14 décembre 2022 à 18h06 par AFP

Cinq hommes soupçonnés d'avoir aidé l'auteur de l'attentat du marché de Noël à Strasbourg (est de la France), qui a fait 5 morts en 2018, vont être jugés, a indiqué mercredi une source judiciaire.

Les magistrats instructeurs n'ont retenu la qualification terroriste qu'à l'encontre d'Audrey Mondjehi, ami et ancien codétenu de l'auteur de l'attaque, qui avait été tué par les policiers. Agé de 41 ans et de nationalité ivoirienne, il sera jugé pour association de malfaiteurs terroristes, complicité d'assassinats et complicité de tentatives d'assassinats, notamment sur personnes dépositaires de l'autorité publique, le tout en relation avec une entreprise terroriste, selon la source judiciaire. En détention provisoire depuis décembre 2018, il est suspecté d'avoir assisté Cherif Chekatt dans ses démarches, notamment en lui permettant de se procurer l'arme utilisée lors de l'attentat. Le 11 décembre 2018, peu avant 20h00, Chérif Chekatt, un délinquant multirécidiviste de 29 ans, fiché S pour radicalisation islamiste, avait pénétré, armé d'un revolver et d'un couteau, dans le centre historique de Strasbourg où se tenait le traditionnel marché de Noël. Il avait tué au hasard cinq hommes et blessé une dizaine de personnes en déambulant dans les rues. Parvenant à s'échapper en taxi, après avoir été blessé par des militaires, il avait été tué par la police quarante-huit heures plus tard dans le quartier du Neudorf, dans le sud de Strasbourg. Une vidéo d'allégeance au groupe Etat islamique (EI) avait ensuite été retrouvée sur une clé USB qui lui appartenait.

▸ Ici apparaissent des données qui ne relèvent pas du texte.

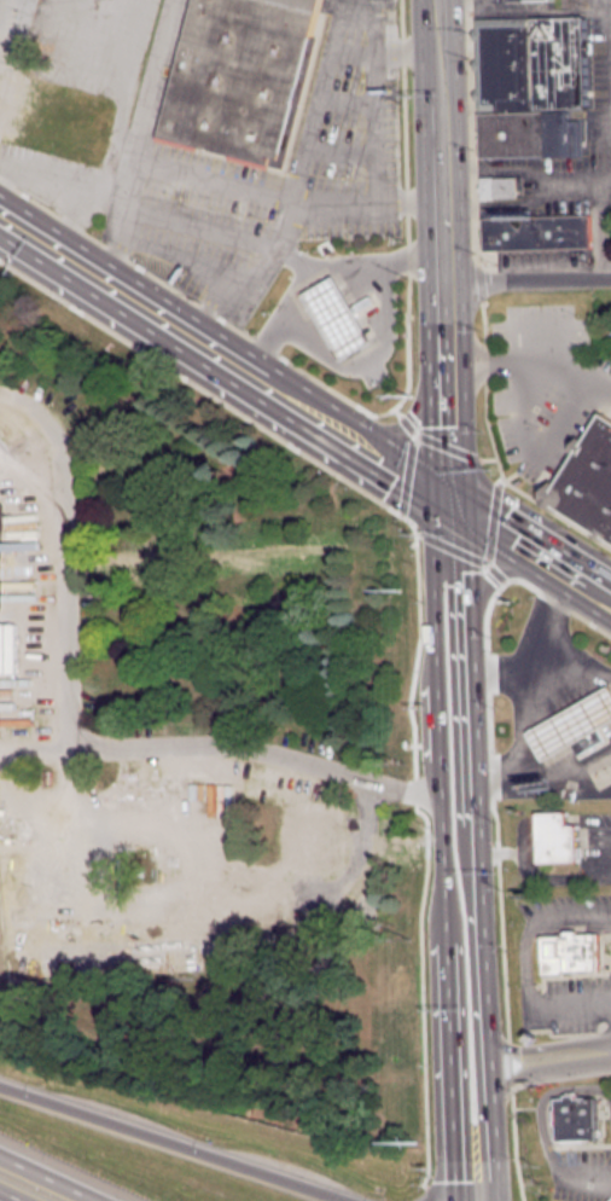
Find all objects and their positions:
building: (510, 0)
road: (116, 5)
road: (522, 9)
road: (358, 12)
road: (404, 47)
building: (531, 62)
building: (244, 77)
road: (119, 97)
building: (528, 133)
road: (140, 141)
road: (60, 176)
road: (576, 176)
road: (540, 183)
building: (498, 187)
road: (335, 205)
road: (71, 216)
building: (537, 231)
road: (441, 250)
road: (405, 259)
road: (355, 266)
road: (527, 280)
road: (226, 283)
building: (362, 302)
building: (337, 317)
road: (224, 357)
road: (532, 362)
power tower: (409, 392)
road: (211, 394)
building: (589, 480)
traffic signals: (449, 500)
road: (450, 524)
road: (530, 551)
road: (63, 554)
road: (494, 575)
power tower: (398, 586)
road: (415, 660)
building: (572, 723)
building: (586, 741)
road: (256, 747)
building: (554, 837)
road: (439, 853)
road: (522, 853)
road: (469, 855)
building: (567, 951)
road: (523, 968)
road: (419, 987)
road: (571, 1055)
road: (531, 1062)
building: (573, 1117)
power tower: (410, 1143)
road: (179, 1144)
road: (49, 1178)
road: (470, 1179)
road: (588, 1180)
road: (423, 1193)
road: (14, 1194)

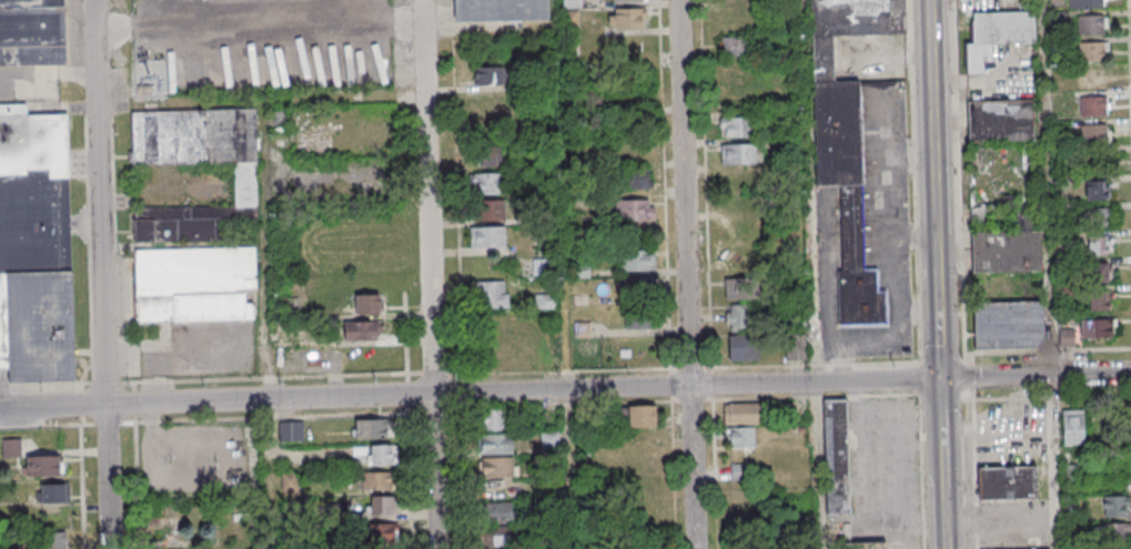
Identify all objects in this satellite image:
building: (627, 1)
building: (572, 3)
building: (1087, 4)
building: (496, 6)
building: (628, 18)
building: (571, 21)
building: (1091, 26)
building: (32, 32)
building: (996, 35)
building: (626, 46)
building: (734, 47)
building: (1091, 52)
building: (490, 75)
building: (1094, 79)
road: (259, 99)
building: (1093, 108)
building: (1001, 120)
building: (738, 128)
road: (931, 130)
building: (1094, 138)
building: (848, 143)
building: (738, 155)
building: (489, 156)
building: (637, 179)
building: (489, 182)
building: (246, 184)
road: (1047, 187)
building: (1094, 189)
road: (98, 202)
building: (635, 209)
building: (491, 210)
building: (1090, 217)
road: (890, 219)
building: (487, 236)
road: (913, 239)
building: (1093, 245)
building: (35, 246)
building: (1007, 252)
building: (637, 259)
building: (1097, 273)
road: (429, 274)
road: (566, 274)
road: (685, 274)
road: (813, 274)
building: (194, 284)
building: (640, 288)
building: (735, 289)
building: (492, 293)
building: (545, 298)
building: (1099, 301)
building: (367, 303)
building: (641, 318)
building: (739, 318)
road: (937, 320)
road: (269, 324)
building: (1008, 325)
building: (1096, 328)
building: (361, 330)
building: (1066, 337)
road: (877, 338)
building: (796, 347)
building: (742, 348)
traffic signals: (938, 379)
road: (565, 389)
building: (741, 414)
building: (640, 416)
building: (495, 419)
building: (1072, 427)
building: (372, 428)
building: (740, 438)
road: (940, 439)
building: (12, 447)
building: (378, 454)
building: (497, 456)
building: (836, 457)
road: (1054, 461)
building: (44, 465)
building: (743, 473)
road: (106, 476)
building: (375, 480)
building: (1008, 483)
road: (1093, 483)
building: (52, 493)
building: (382, 504)
building: (1116, 506)
building: (498, 523)
road: (944, 524)
building: (1111, 532)
building: (56, 538)
building: (379, 539)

Les quatre autres suspects, âgés de 32, 36, 37 et 82 ans, sont renvoyés devant la cour d'assises pour association de malfaiteurs en vue de la préparation d'un ou plusieurs crimes, sans qualification terroriste, a détaillé la source. Ils sont soupçonnés, à des degrés divers, d'avoir permis la fourniture de l'arme utilisée lors de l'attentat. Placés en détention provisoire après leur inculpation, ils sont désormais sous contrôle judiciaire. Trois de ces personnes sont issues d'une même communauté de gens du voyage sédentarisée. Les juges d'instruction ont suivi les réquisitions du parquet national antiterroriste (Pnat), communiquées aux parties le 28 novembre.